### EXERCISE MATERIAL
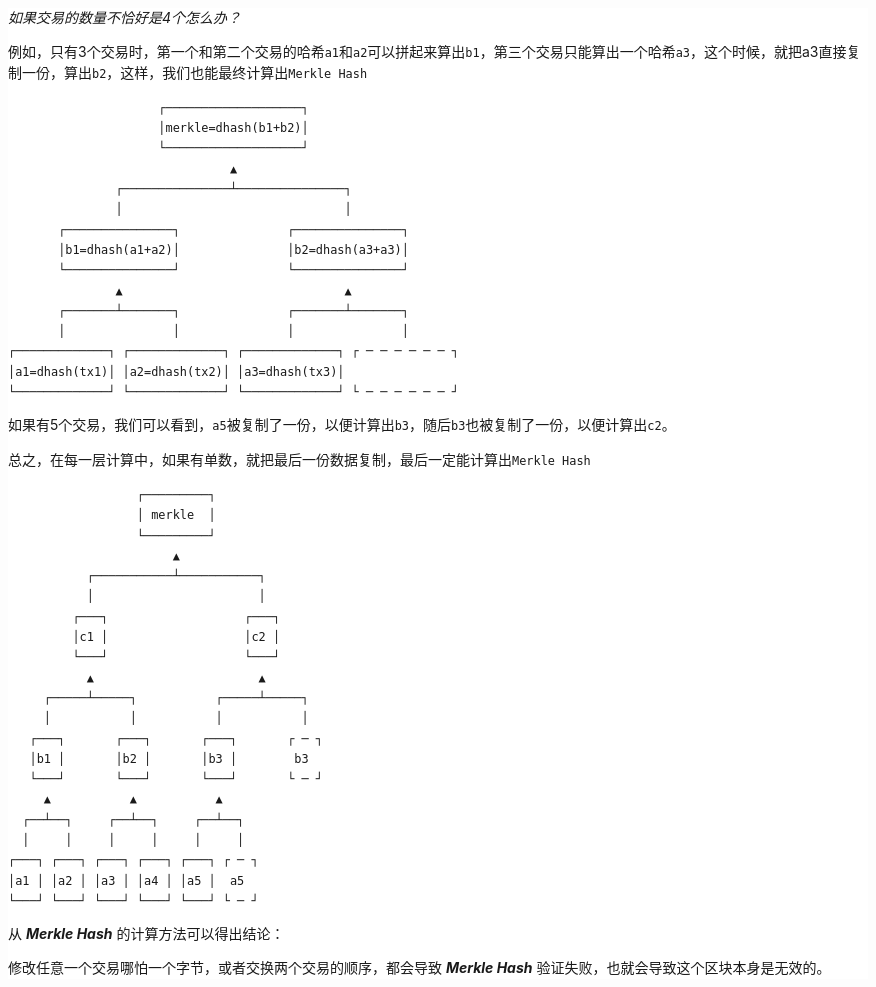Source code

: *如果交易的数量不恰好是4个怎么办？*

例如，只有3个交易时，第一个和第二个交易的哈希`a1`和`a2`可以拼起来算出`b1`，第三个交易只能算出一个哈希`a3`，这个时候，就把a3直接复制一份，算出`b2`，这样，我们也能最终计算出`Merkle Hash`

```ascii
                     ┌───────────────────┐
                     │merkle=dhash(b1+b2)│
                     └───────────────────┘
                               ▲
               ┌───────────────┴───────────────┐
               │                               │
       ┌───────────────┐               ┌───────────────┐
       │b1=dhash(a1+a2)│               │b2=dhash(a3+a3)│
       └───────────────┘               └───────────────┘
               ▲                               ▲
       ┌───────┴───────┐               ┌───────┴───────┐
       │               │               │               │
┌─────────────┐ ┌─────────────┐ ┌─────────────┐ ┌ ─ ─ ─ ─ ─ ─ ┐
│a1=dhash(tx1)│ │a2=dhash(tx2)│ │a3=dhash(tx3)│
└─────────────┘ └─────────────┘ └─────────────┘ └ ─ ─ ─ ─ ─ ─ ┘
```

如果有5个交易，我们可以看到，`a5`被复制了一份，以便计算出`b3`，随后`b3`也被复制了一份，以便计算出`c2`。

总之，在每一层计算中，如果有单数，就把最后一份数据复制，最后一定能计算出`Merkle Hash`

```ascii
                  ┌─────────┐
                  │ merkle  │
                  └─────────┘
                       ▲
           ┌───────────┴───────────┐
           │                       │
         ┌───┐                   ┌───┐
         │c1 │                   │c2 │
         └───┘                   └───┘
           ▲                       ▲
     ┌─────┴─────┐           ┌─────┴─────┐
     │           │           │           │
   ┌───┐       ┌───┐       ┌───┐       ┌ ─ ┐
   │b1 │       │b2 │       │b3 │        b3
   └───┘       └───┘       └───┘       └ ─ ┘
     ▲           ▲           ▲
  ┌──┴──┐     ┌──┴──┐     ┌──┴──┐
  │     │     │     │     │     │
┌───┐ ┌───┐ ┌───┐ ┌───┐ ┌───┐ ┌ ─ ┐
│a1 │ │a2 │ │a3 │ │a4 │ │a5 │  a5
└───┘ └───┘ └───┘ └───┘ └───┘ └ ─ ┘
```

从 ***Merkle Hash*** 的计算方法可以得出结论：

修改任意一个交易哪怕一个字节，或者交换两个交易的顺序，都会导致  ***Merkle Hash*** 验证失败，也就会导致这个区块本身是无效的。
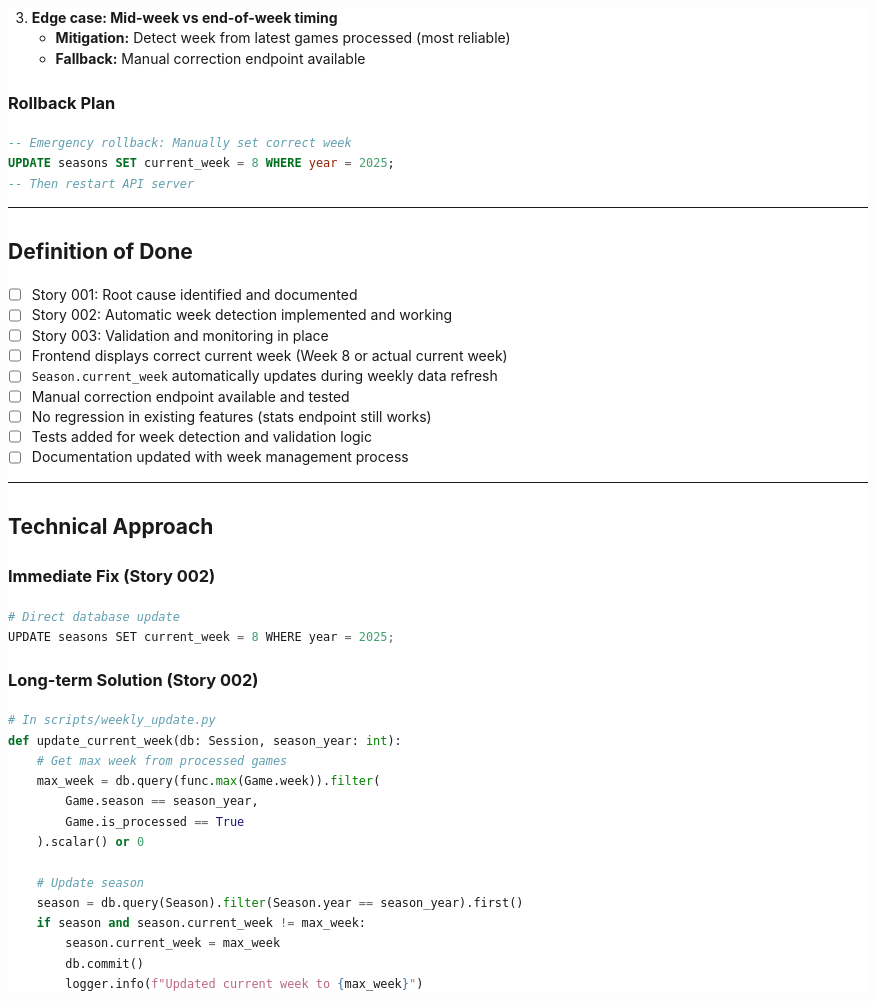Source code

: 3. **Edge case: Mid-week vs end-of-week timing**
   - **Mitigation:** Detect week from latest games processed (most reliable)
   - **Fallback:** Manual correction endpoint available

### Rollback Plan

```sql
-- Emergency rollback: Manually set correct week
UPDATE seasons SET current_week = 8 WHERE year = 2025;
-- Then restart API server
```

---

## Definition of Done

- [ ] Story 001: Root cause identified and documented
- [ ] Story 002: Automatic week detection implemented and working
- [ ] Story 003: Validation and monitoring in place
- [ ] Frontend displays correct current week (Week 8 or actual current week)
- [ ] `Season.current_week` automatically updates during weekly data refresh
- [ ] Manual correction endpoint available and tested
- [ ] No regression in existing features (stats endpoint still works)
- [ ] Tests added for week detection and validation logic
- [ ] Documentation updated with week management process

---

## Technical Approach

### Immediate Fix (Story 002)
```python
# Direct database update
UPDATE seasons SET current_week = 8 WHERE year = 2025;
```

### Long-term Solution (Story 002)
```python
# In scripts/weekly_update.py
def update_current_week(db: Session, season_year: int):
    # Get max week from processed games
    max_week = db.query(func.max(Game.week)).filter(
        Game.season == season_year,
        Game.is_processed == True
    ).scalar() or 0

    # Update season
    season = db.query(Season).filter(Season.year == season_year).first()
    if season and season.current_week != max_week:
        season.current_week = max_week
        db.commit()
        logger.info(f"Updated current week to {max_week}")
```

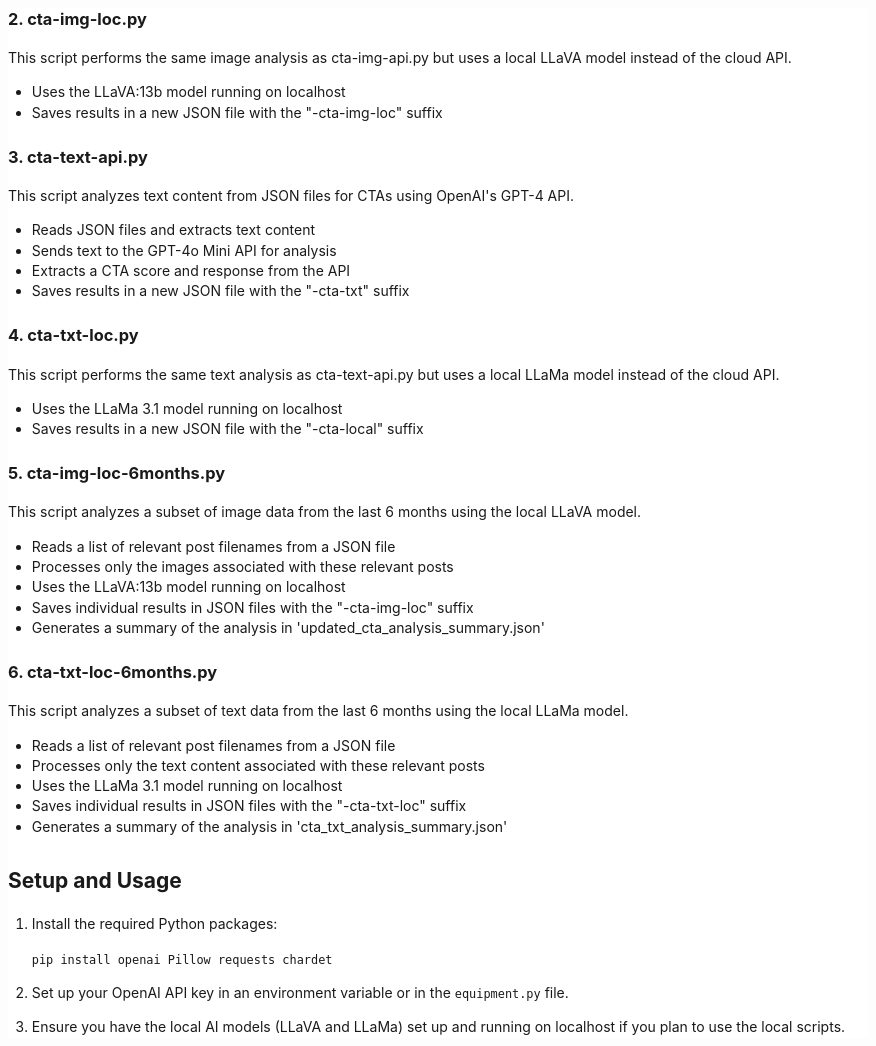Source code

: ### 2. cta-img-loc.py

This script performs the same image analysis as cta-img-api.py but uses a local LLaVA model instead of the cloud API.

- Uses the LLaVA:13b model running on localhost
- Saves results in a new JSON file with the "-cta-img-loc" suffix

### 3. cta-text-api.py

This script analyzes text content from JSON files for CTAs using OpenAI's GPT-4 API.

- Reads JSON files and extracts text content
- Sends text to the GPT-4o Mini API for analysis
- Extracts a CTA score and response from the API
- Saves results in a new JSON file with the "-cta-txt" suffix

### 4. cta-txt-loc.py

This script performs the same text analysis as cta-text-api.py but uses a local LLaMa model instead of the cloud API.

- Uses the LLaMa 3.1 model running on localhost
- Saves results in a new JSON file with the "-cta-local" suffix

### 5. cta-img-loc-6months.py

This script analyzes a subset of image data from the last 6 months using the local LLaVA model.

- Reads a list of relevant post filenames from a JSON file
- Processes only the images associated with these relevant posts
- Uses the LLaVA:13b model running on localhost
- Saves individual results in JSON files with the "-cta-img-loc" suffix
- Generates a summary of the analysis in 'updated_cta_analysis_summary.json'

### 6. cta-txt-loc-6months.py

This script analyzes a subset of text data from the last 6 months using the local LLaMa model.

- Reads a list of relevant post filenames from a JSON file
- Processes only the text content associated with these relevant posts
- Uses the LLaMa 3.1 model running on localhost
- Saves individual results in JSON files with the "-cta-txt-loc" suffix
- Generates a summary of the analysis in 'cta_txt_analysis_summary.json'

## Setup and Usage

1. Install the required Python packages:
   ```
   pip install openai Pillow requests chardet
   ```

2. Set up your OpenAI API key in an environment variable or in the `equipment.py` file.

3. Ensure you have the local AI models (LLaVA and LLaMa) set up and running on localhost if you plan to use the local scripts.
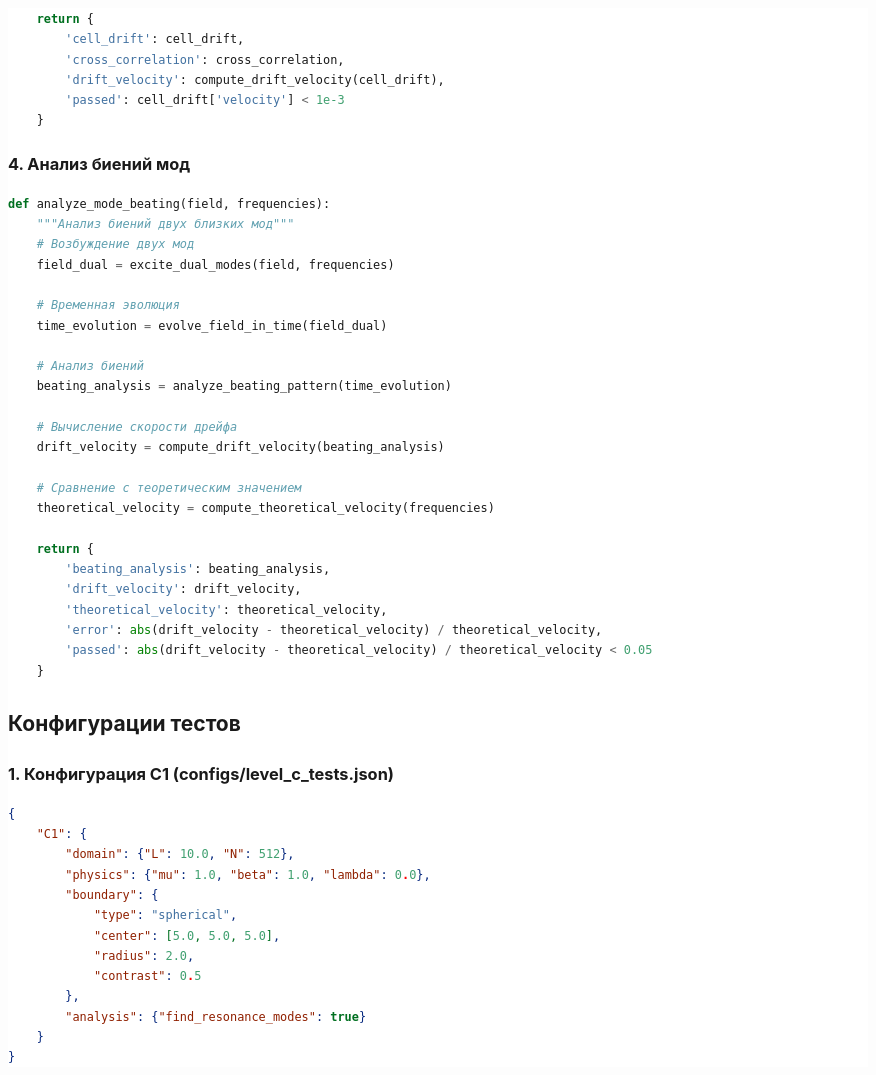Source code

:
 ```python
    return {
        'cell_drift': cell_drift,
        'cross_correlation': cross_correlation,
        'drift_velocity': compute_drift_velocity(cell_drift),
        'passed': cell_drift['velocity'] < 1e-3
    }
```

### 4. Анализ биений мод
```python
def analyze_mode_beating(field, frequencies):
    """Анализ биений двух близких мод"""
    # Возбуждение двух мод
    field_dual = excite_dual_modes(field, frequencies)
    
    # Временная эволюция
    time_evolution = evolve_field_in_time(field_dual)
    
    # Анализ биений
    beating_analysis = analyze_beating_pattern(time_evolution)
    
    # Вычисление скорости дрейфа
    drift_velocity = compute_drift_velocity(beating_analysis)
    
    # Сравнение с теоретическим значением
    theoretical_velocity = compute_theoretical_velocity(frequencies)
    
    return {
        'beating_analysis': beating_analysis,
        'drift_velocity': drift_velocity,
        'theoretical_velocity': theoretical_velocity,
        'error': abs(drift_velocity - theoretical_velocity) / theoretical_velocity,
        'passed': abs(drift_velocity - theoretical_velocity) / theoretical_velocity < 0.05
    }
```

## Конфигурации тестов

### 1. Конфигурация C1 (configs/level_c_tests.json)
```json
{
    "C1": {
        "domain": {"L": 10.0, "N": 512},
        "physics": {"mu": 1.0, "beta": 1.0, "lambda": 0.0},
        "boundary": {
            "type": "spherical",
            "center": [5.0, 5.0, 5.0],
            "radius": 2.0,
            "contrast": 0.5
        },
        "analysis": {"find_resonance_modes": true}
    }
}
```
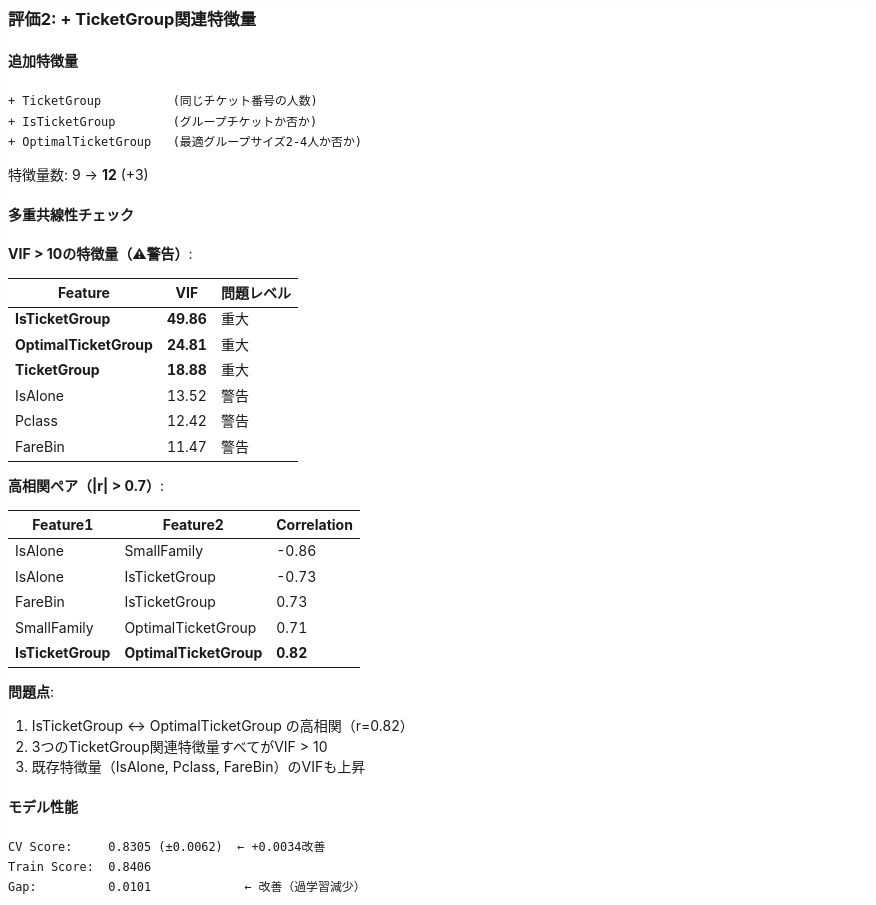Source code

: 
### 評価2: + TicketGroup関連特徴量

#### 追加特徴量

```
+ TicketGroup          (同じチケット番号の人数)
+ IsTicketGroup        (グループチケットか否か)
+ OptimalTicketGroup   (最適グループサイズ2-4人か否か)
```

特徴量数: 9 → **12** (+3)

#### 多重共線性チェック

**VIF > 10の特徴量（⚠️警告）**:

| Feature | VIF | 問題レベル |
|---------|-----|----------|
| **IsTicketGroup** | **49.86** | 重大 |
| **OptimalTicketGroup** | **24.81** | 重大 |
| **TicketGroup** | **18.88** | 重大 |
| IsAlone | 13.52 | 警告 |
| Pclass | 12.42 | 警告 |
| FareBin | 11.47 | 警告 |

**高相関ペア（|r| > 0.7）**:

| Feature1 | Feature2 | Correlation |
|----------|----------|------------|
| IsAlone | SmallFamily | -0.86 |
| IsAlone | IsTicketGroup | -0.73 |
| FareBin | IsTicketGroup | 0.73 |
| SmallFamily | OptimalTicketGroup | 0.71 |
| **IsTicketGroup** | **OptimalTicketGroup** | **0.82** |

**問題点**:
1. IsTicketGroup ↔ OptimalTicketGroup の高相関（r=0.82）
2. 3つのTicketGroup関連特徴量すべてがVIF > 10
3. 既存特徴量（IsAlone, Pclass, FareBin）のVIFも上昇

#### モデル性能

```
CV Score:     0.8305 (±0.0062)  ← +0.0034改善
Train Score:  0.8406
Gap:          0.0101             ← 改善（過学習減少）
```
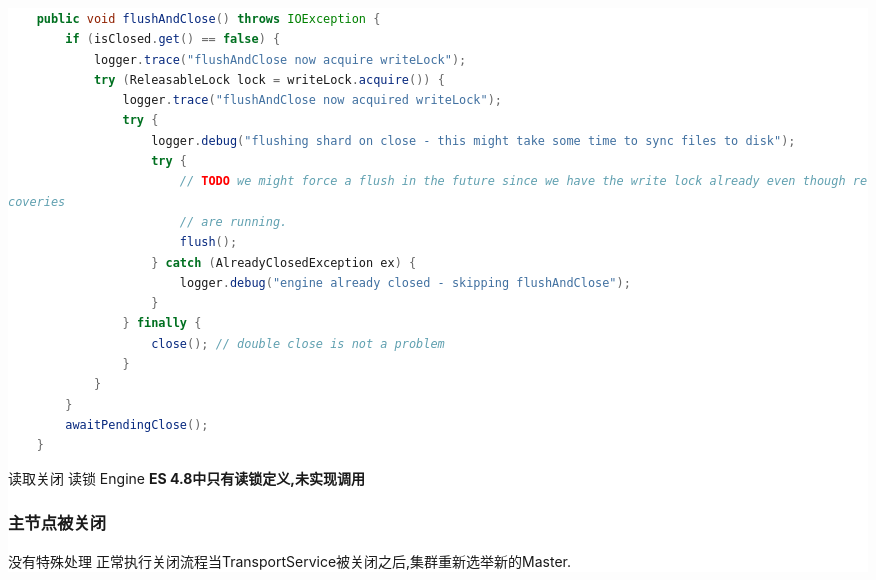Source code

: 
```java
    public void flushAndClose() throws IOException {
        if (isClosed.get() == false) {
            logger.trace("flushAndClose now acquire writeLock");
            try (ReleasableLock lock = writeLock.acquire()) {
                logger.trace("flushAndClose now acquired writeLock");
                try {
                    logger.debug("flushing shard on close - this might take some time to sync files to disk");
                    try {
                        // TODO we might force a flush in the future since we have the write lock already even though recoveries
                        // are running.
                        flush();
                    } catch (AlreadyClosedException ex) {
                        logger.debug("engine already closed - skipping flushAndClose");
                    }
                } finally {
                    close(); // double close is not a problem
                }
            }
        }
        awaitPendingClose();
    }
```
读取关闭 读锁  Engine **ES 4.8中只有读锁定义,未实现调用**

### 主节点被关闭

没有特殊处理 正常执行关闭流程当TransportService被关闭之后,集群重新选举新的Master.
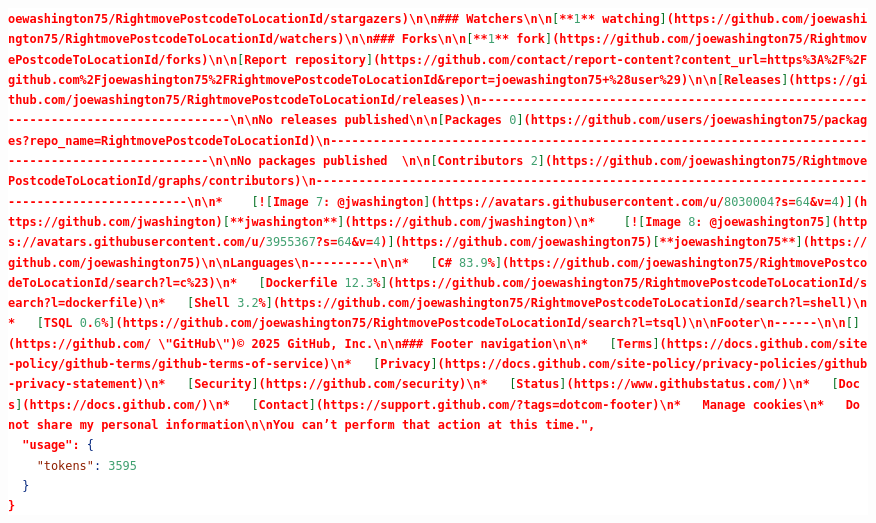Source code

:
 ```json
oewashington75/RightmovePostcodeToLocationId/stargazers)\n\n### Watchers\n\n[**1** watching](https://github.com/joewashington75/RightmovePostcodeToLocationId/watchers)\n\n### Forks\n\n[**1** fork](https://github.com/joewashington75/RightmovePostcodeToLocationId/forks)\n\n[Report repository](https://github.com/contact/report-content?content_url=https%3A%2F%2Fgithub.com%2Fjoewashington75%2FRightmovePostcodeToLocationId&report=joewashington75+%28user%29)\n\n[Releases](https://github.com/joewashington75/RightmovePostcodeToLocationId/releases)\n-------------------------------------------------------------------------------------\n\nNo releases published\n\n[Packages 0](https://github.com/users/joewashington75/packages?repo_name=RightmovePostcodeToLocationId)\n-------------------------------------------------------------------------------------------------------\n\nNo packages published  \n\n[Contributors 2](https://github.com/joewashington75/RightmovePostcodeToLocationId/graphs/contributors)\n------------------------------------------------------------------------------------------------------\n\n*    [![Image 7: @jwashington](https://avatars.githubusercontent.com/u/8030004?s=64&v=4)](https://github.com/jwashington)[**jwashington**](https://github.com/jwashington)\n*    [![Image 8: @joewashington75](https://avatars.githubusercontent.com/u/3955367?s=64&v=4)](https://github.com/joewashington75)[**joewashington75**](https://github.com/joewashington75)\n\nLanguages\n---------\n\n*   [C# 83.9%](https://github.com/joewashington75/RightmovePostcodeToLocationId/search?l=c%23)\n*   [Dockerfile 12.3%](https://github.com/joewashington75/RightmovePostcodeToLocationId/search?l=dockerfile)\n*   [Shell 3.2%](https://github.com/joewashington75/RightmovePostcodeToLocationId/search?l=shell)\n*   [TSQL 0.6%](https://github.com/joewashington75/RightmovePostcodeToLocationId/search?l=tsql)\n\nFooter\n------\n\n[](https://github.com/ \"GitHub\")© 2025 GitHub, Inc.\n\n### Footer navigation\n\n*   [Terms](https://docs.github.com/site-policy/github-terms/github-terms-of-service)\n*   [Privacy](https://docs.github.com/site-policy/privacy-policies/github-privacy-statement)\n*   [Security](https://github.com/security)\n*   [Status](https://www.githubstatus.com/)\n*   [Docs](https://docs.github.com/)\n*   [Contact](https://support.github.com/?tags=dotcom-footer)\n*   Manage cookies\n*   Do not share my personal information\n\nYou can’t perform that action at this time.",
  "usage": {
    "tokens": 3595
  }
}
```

### WHAT NEEDS TO BE DONE
What lines in the material above hold the string "passed"? List them.

### RESULT FOR THIS TASK
        'passed': cell_drift['velocity'] < 1e-3
        'passed': abs(drift_velocity - theoretical_velocity) / theoretical_velocity < 0.05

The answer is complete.